Date of Award

Fall 1991

Degree Type

Master's Essay - Restricted

Degree Name

Master of Arts (MA)


Educational Policy and Leadership


Throughout history "those who would be educated" came out of the tradition and culture of a particular people at a particular time. Looking back at America's European roots, stories are familiar of the eldest son being sent away to the university, of only "nobel" women being tutored in academics, or of only Jewish males able to study the religious laws. When the colonists came to this country and began to weave a new culture, the traditions died hard but were slowly chiseled at by the prevailing spirit and law of democratization that were suppose to characterize the new land.
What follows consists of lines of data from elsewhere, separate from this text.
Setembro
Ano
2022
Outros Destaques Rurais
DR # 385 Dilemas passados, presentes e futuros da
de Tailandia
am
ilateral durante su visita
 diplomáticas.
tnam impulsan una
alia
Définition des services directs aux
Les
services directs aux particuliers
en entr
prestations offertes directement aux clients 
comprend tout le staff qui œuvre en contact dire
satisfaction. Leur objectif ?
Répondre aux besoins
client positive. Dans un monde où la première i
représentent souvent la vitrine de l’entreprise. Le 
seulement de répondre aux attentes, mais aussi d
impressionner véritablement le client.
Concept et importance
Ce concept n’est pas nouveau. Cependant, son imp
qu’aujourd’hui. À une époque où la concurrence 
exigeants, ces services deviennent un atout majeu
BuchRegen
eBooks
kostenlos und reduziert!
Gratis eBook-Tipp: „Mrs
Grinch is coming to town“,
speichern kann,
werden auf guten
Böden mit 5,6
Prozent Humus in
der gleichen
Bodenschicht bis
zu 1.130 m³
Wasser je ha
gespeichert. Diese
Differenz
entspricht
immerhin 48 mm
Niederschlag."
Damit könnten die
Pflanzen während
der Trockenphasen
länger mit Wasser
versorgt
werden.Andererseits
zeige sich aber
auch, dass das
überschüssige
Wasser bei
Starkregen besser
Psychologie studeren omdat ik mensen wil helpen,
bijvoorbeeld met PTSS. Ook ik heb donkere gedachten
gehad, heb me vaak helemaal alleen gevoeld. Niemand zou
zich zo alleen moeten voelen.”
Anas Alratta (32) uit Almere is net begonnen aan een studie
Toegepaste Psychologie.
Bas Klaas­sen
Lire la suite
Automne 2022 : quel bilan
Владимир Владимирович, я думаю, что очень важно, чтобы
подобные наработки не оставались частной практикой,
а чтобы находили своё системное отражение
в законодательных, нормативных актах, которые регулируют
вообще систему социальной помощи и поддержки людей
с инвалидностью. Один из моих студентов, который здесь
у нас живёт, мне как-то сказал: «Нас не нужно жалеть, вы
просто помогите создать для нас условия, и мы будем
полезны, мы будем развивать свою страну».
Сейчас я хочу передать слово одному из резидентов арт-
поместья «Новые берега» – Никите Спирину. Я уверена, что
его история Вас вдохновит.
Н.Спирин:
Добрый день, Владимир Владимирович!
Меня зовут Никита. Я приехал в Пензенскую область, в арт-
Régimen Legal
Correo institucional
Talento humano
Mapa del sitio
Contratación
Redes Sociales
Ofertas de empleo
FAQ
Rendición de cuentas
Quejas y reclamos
During the 19th century, higher education slowly opened its doors to women: at first women-only college doors! Even though there were early colleges to train women as teachers dating back as early as 1821, there was not a coeducational college until 1883 when Oberlin admitted women. State universities and land grant colleges admitted females upon opening or shortly thereafter, but women tended to study "women areas" as teaching and home economics (Tittle and Denker, 1980). Male graduate study began at John Hopkins University in 1876 and by 1893 women were allowed to pursue professional and graduate studies there (Nyre & Xhonga, 1975). However, almost 100 years later at the end of the 1960's, only 9% of U.S. scientists were women, 3% lawyers, 1% judges, and 7% physicians. The medical statistics are ironic in that some countries of American roots sported much higher figures: 80% of soviet doctors were women, 50% of Polish physician, and 25% of Filipino, Finnish, Israeli, Thai, British, Swedish and German physicians (Nyre and Xhonga, 1975). For whatever reasons, the new culture being created became academically and professionally male dominated. During the middle of the 20th century, events occurred that triggered rapid changes in the American culture, especially in regard to women. World War II took women out of the homes and into the work place, the civil and equal rights movements of the 60's gave new wings to females, and by the 1970's the increased cost of living necessitated that wives work and the dual-income family was born. our culture continues to unfold with new rules for "those who would be educated." The American adult female blooms in the center of the changes being wrought.